Suppose there are 14 items in a lot. 2 are defective and 12 are non-defective. 6 are inspected. Find the following, rounded to 4 decimals.

a) Find the probability that all of those chosen are non-defective.

b) Find the probability that all of those chosen are defective.

c) Find the probability that at least 1 is defective.

Can you please explain what you plugged in and the answers

 

[Romsek]

You can't figure out any of it?

(a) is just \(\displaystyle \dfrac{\dbinom{12}{6}\dbinom{2}{0}}{\dbinom{12}{6}}\)

We choose 6 of the !defective items, of which there are 12, and 0 of the defective items, of which there are 2.
Then we normalize this by the total number of sets of 6 we could choose from all 12 parts.

(b) is rather impossible unless you're saying items are inspected and replaced before selecting the next.

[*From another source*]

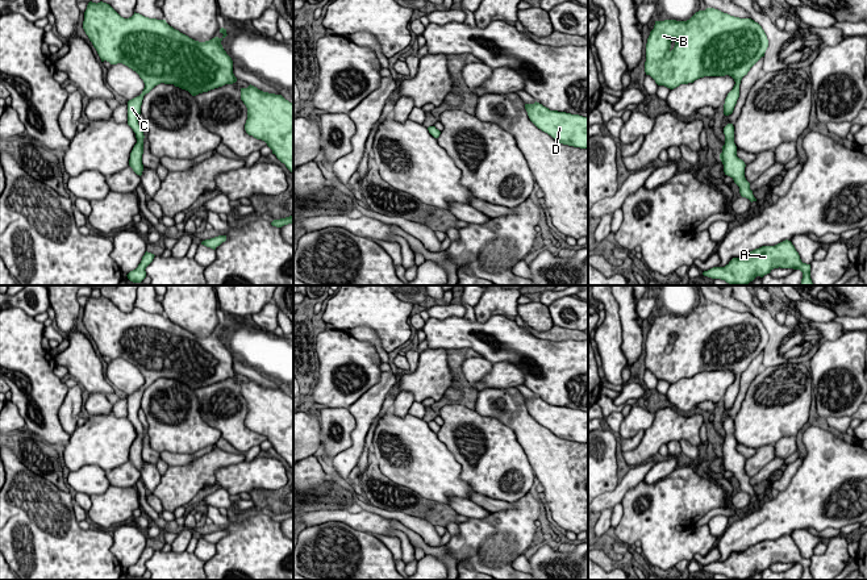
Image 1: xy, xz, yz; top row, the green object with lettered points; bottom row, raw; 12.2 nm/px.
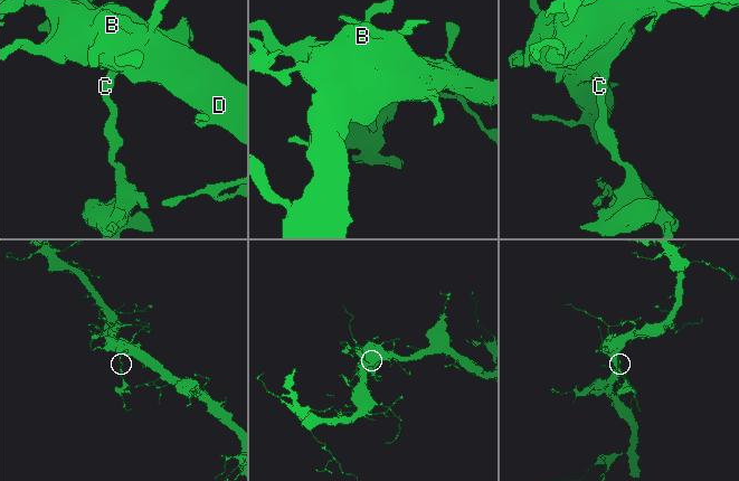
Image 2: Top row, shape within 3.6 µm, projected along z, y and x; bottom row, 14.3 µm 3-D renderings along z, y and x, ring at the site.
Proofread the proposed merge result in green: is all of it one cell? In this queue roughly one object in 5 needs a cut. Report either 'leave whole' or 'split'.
leave whole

This is a very different problem if so.

(c) the probability at least 1 is defective is 1 minus the probability 0 are defective, see part (a)

 

[pka]

Suppose there are 14 items in a lot. 2 are defective and 12 are non-defective. 6 are inspected. Find the following, rounded to 4 decimals.
b) Find the probability that all of those chosen are defective.

In part b) Do you mean that both defective parts are among the six inspected?